Across platforms, iOS registered more consistent monetisation performance. Users converted 1.3 days faster on average, with a 39% higher first-time purchase rate and 68% stronger re-purchase behaviour compared to Android users. In-app purchase (IAP) revenue on iOS rose by 10% in 2025, almost twice the growth recorded on Android. In India, iOS revenue increased 44% year-on-year, indicating a shift towards higher-value user behaviour even in traditionally Android-dominated markets.

Remarketing spend and fraud exposure

Remarketing has overtaken UA in budgetary priority, reaching $16.4 billion globally in 2024, 3.5 times higher than UA spend. Android’s share of this spend grew from 64% to 77%, signalling a maturation in re-engagement strategies.

Web-to-app install flows also recorded significant growth, rising 38% ahead of the 2024 peak season and another 37% in early 2025. The trend reflects a growing emphasis on converting existing web audiences into app users, where engagement and conversion rates are stronger.

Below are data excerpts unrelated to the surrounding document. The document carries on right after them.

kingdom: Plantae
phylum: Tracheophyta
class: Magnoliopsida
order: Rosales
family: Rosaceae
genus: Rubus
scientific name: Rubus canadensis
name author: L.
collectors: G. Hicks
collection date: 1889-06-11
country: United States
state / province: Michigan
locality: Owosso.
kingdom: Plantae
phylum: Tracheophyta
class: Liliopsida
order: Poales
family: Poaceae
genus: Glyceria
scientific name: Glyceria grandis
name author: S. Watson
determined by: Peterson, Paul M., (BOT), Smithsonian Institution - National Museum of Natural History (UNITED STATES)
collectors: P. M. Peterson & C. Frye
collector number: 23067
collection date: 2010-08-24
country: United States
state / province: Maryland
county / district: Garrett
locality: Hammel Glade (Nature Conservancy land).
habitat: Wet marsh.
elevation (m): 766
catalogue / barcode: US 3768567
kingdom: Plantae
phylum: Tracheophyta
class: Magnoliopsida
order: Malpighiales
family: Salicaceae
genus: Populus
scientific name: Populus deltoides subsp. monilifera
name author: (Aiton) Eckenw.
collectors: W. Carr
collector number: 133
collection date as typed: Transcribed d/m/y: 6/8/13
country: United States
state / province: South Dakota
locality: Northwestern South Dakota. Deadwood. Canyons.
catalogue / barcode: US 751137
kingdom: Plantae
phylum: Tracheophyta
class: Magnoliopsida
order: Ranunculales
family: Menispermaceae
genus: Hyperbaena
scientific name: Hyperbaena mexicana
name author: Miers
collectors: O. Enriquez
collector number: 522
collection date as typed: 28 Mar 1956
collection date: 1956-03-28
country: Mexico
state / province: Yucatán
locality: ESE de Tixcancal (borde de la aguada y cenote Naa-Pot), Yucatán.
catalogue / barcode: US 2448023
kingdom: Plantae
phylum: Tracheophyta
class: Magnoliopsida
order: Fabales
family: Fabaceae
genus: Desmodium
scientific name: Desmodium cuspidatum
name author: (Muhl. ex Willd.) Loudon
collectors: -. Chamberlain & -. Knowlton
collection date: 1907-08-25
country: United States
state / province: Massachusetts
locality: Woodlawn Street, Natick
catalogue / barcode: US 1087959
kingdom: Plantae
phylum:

Global fraud exposure continues to be a major concern, with up to $1 billion at risk. iOS fraud rates fell from 30.1% to 25.9%, while Android saw a slight increase from 9.4% to 10.5%. AI-powered fraud prevention remains essential.

Market-Level Insights

United States

The US remained the largest remarketing market, totalling $6.67 billion in 2024. China-based apps now contribute over $2.3 billion to US remarketing. iOS UA in November 2024 declined 38% year-on-year, while Android fell 32%. Notably, organic installs outpaced paid campaigns, indicating a stronger brand-led environment. Interestingly, Android’s loyal-to-regular conversion ratio was 22% higher than iOS, pointing to superior post-install retention.

Germany

Germany emerged as a key market for Chinese app investments, with iOS UA increasing 170% year-on-year between January and May 2025. Unlike other regions that experienced seasonal spikes, Germany's spend remained steady through Q4. Remarketing spend in November 2024 surged 220%, as re-engagement efforts intensified.

France

France saw iOS UA more than double in early 2025, driven by a strategic focus from China-based apps. However, Android IAP spend declined 30% in November, reflecting broader economic and platform-related pressures.

Spain

Spain recorded among the slowest time-to-purchase rates globally. On average, third purchases took 10 to 12 days post-install. The market ranked low on both install-to-purchase and install-to-loyal metrics. On iOS, conversion rates were slightly below the global average, while loyalty rates were significantly lower. On Android, both conversion and loyalty ranked near the bottom of all markets studied.

Latin America

Brazil

In November 2024, iOS UA in Brazil surged 481% year-on-year, even as Android UA declined by 22%. Remarketing activity increased by 330%, but Android revenue fell 28% in 2025. Android IAP spend dropped 32% in November. Nonetheless, consistent time-to-purchase across platforms was supported by efficient local payment systems. Click flooding emerged as the primary Android fraud risk. Paid installs rose 155% during the holiday season.

Mexico

Mexico also saw divergent platform trends. iOS UA rose 21% year-on-year in November 2024, while Android declined by the same margin. Remarketing spend grew 136% in the same month.

Asia-Pacific

India

India posted a 44% year-on-year rise in iOS IAP revenue in November 2024, with continued growth of 31% through January–May 2025. Remarketing spend in early 2025 reached $447 million, 99.7% of it from Indian apps, emphasising local retention strategies. iOS UA rose 70% year-on-year in November, while Android increased 24%.

Indonesia

Android UA grew 43% in November 2024 and 67% from January to May 2025. iOS users in Indonesia exhibited loyalty conversion rates 70% above the global average, pointing to high-value user engagement in a market traditionally dominated by Android.

Japan

Japan showed strong Android loyalty rates, 80% above platform averages. However, iOS users were notably slower to convert, with a 1.5 to 2.5-day lag compared to other markets, one of the largest gaps globally.

South Korea

South Korea recorded iOS loyalty rates more than 60% above the global average. Android loyalty stood out at 80% above average, behind only Japan and Saudi Arabia. However, Android users were 1.5 to 2.5 days slower to convert than their iOS counterparts.